10 thoughts on “The Ten Best ROSEANNE Episodes of Season Two

  1. This was the season I started watching the show. Always enjoyed it though never counted it as a favorite. I gave up at some point though so I look forward to the rest of these lists. They help jog my memory.

  2. I’m glad you highlighted We Gather Together. I wonder if Ray Romano and Phil Rosenthal were inspired by that outing, as I see shades of it in Raymond’s Thanksgiving episodes.However, I do feel that Raymond improved upon what was seen on Roseanne.

    • Hi, Charlie! Thanks for reading and commenting.

      I agree that there are similarities, for although the use of Thanksgiving as a dysfunctional family gathering predates ROSEANNE and certainly isn’t exclusive to it (you can look to both earlier Lear and MTM sitcoms for examples), this series mainstreamed the idea with the goal of destroying the artificial idealism that had been dominating the family subgenre in the mid-1980s. As a result of this series’ efforts, the family sitcom then went forward with a more relatable (and funny) conflict-forward aesthetic, without having to give as much thought to literal realism as a vital tonic to the form’s earlier falseness; it was already inherently realer.

      EVERYBODY LOVES RAYMOND, as the best family comedy of the late ‘90s, is a good example to cite for how this subgenre continued to evolve along that course in the following decade, and, on this topic specifically, both of these series indeed seem to enjoy this turkey-stuffed family-filled holiday because of its intrinsic opportunities to confine characters within a relatable framework that centralizes interpersonal drama (a notion I discussed last week in reference to the first appearance of Roseanne’s parents in “Dear Mom And Dad”). Implicit in this comparison, though, is an important point perhaps missed: I don’t think the line from ROSEANNE to RAYMOND exists in a vacuum — this is a trend that applies to most of the family comedies of the ‘90s.

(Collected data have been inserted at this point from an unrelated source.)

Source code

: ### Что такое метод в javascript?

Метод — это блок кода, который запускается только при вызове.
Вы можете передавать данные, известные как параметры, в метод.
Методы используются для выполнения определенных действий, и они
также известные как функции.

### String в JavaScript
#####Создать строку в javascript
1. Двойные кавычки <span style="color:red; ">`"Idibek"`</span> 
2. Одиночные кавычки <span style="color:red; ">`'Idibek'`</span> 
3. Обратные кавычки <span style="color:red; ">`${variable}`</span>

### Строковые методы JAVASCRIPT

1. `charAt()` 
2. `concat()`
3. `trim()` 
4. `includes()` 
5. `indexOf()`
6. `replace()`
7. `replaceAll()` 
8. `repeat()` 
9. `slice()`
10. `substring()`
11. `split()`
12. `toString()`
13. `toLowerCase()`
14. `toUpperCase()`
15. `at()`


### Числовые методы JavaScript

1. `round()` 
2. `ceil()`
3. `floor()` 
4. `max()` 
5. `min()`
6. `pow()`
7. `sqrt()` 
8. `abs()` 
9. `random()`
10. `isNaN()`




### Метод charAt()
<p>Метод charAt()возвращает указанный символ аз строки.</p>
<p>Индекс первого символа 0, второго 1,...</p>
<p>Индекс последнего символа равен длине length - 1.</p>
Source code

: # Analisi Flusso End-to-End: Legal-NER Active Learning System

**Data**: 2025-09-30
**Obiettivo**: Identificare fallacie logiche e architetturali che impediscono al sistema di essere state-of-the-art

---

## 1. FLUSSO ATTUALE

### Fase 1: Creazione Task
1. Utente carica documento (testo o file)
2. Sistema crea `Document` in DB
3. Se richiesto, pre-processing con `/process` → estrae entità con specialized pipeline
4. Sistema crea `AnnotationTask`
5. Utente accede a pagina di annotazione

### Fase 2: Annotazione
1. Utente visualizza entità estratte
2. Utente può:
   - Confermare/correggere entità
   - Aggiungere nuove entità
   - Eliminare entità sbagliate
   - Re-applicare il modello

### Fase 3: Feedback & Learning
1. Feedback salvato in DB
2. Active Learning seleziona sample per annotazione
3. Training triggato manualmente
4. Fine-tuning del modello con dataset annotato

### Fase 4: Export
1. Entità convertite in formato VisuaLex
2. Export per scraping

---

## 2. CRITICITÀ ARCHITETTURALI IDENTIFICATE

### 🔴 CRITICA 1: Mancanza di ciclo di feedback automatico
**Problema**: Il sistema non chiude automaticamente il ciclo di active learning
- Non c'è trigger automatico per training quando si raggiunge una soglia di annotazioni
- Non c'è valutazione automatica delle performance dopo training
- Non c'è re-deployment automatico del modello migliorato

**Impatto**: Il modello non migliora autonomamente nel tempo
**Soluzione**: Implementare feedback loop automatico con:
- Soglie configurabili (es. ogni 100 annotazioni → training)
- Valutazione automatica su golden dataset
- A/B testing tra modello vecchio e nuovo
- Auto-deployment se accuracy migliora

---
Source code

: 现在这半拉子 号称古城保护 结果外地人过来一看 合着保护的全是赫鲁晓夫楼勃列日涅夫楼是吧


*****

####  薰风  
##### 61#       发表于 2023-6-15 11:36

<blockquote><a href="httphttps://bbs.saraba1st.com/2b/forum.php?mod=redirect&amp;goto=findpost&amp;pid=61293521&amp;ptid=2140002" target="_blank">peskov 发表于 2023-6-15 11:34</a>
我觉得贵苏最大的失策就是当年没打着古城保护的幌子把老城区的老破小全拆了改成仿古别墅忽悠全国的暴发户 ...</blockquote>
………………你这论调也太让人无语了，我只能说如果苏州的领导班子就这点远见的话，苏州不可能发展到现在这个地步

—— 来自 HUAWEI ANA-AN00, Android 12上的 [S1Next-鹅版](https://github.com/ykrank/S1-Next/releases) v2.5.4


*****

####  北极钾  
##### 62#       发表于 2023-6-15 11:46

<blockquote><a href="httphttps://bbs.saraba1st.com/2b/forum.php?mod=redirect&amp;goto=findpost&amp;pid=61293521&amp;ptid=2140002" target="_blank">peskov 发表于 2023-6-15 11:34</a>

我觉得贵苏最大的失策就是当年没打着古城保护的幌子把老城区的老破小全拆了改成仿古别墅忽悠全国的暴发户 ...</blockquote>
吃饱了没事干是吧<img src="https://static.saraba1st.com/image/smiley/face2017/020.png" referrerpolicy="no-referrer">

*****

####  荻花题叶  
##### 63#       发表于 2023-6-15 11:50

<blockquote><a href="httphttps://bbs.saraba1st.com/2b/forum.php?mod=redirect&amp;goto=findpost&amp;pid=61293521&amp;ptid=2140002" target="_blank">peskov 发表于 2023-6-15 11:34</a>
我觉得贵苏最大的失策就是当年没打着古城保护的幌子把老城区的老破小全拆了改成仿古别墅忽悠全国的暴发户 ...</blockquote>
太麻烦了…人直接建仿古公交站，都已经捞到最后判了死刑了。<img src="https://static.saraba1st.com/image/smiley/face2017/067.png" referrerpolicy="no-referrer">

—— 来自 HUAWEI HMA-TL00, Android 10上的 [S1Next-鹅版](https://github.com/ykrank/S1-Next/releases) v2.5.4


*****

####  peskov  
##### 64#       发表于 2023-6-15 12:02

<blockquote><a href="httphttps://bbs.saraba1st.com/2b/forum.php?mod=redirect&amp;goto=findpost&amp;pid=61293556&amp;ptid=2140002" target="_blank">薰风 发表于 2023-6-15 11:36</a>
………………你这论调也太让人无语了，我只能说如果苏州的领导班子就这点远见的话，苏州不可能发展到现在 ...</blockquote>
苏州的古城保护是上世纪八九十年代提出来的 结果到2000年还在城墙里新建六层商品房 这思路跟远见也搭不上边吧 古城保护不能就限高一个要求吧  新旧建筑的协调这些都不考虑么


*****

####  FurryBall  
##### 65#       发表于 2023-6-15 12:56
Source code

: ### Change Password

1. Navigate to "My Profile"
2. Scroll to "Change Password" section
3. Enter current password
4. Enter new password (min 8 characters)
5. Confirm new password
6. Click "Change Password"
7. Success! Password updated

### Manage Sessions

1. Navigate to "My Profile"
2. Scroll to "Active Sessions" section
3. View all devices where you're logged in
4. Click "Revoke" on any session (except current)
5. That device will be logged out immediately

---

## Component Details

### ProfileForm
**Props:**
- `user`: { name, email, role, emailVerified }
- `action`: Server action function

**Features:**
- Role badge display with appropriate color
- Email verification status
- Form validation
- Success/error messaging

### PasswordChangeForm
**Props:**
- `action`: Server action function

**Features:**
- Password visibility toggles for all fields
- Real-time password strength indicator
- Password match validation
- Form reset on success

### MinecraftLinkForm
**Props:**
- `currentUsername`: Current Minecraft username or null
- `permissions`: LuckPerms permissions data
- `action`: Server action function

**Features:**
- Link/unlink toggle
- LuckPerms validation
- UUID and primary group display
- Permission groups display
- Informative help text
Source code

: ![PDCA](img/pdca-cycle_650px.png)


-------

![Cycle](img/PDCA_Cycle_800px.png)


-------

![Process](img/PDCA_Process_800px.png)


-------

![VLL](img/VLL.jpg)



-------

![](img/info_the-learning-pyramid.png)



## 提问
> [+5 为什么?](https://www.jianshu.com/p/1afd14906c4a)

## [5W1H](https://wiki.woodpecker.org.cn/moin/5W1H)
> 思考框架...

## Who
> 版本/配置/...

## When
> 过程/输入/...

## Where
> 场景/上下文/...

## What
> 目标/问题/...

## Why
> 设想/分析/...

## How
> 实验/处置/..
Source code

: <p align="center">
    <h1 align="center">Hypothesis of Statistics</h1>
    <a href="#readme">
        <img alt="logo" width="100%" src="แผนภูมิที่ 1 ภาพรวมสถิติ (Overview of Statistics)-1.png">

      For instance, there are many more Thanksgiving sitcom episodes from every subgenre, and specifically, many more conflict-heavy Thanksgivings sitcom episodes from every subgenre, following ROSEANNE’s efforts in the early ‘90s (compared to before), so RAYMOND is probably as much learning from ROSEANNE exclusively as it is… merely reinforcing its own era’s collective sensibilities (as a result, in part, of ROSEANNE). So, when we cite them in relation to each other — as I have done as well — I hope it’s clear that I think RAYMOND is a great ambassador for where the family sitcom would go after ROSEANNE… but not necessarily as a singular, specific descendent with a unique link.

    • Hi, Jon! Thanks for reading and commenting.

      I think episodes with a lot of Arnie tend not to reinforce the series’ premise well, and since he’s a character I don’t care as much about compared to most everyone else in this ensemble (Roseanne, Dan, Jackie, the kids, etc.), I am not interested in seeing him just for the sake of seeing him. Accordingly, I tend not to favor his episodes.

    • Hi, Braden2876! Thanks for reading and commenting.

      Yes, that episode boasts a notably comedic but realistic use of both character and premise!